VULCAN MIND MELD’: FIRST HUMAN BRAIN-TO-BRAIN COMMUNICATION LETS SCIENTIST CONTROL ANOTHER PERSON’S MOVEMENT
Remember Star Trek II: The Wrath of Khan
Researchers have made the first step in human telepathy, creating a brain-to-brain interface that allows one person to control the motions of another.
Mind control technology has been making strikes in the medical field, helping paralyzed or disabled patients feed themselves and fly drones as researchers hope to give them more independence. But these instances have only been using a person’s brain activity to power a device, like a robot.
In contrast, researchers at the University of Washington used the brain signals of one person to control the hand motions of another person.

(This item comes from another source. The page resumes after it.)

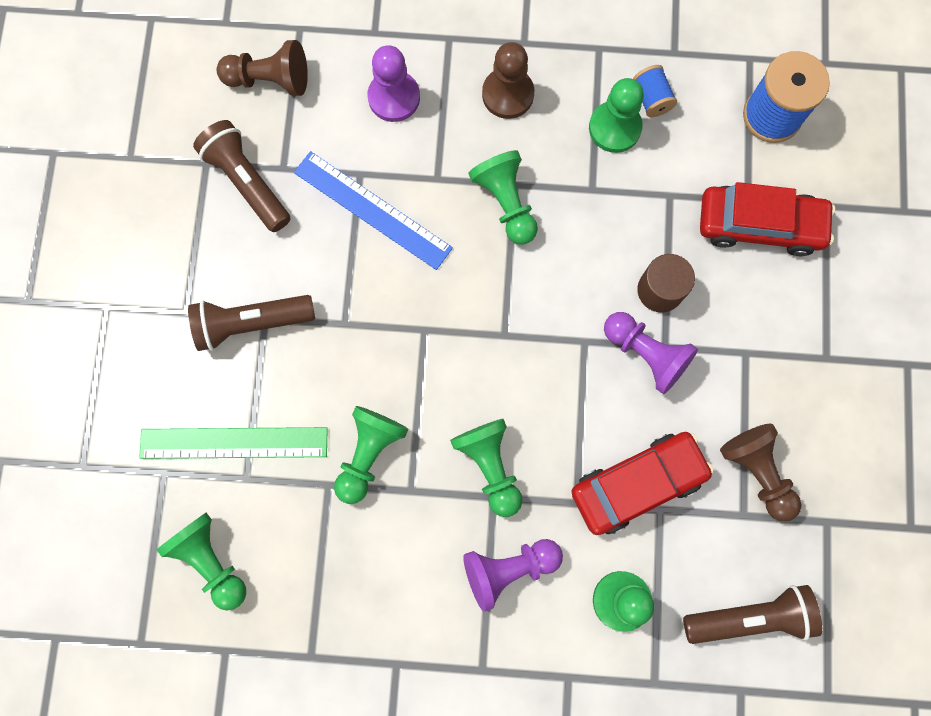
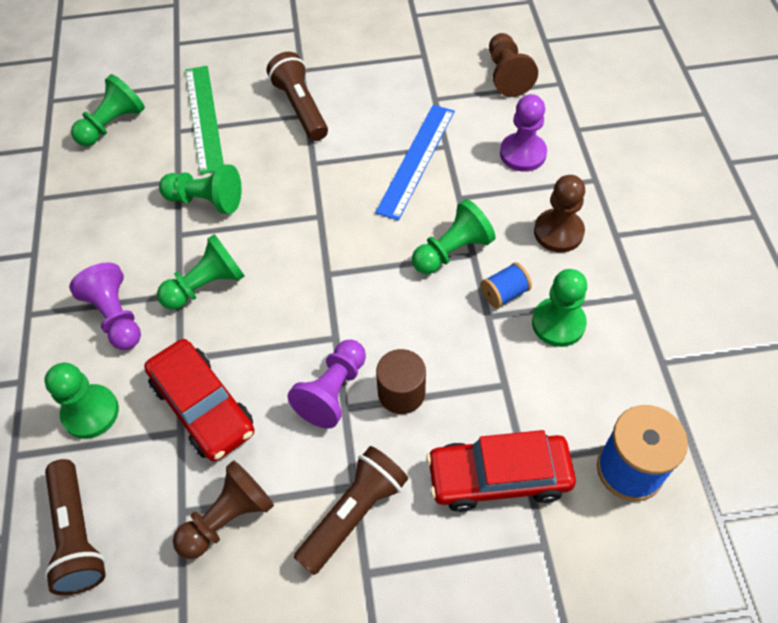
camera: 80 degrees right, 20 degrees down
(247, 182) = (415, 81): brown flashlight -> brown flashlight (354, 514)
(651, 98) = (602, 349): blue spool -> blue spool (504, 293)
(759, 225) = (498, 477): red car -> red car turned 90 degrees clockwise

The brain signals were sent over the Internet, allowing Rajesh Rao to move Andrea Stocco’s finger on a keyboard, according to the university’s website.
“The Internet was a way to connect computers, and now it can be a way to connect brains,” Stocco said. “We want to take the knowledge of a brain and transmit it directly from brain to brain.”
The brain-to-brain interface involves one participant wearing a cap with electrodes that are attached to an electroencephalography machine. This cap picks up the brain’s electrical signals and transfers the information to the other person, who in this experiment was sitting on the other side of the university’s campus, wearing a cap with a transcranial magnetic stimulation coil above his left motor cortex, an area of the brain that controls hand movement.
Here’s more about how the experiment was conducted:
Rao looked at a computer screen and played a simple video game with his mind. When he was supposed to fire a cannon at a target, he imagined moving his right hand (being careful not to actually move his hand), causing a cursor to hit the “fire” button. Almost instantaneously, Stocco, who wore noise-canceling earbuds and wasn’t looking at a computer screen, involuntarily moved his right index finger to push the space bar on the keyboard in front of him, as if firing the cannon. Stocco compared the feeling of his hand moving involuntarily to that of a nervous tic.